Task to complete:
From the line containing "in = 0; enable = 0; #10;" down to the last line of the material, return those lines verbatim and only those.

BEGIN Input material

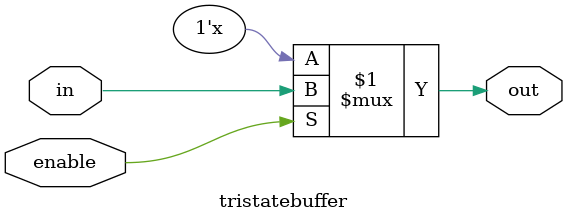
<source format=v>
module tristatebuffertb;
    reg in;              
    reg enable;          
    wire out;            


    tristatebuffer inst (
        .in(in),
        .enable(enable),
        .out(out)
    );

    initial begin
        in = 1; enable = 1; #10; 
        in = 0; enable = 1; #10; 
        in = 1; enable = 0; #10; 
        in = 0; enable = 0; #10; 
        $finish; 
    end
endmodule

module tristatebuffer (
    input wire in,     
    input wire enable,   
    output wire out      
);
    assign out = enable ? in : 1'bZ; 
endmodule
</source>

END Input material

Expected answer:
        in = 0; enable = 0; #10; 
        $finish; 
    end
endmodule

module tristatebuffer (
    input wire in,     
    input wire enable,   
    output wire out      
);
    assign out = enable ? in : 1'bZ; 
endmodule
</source>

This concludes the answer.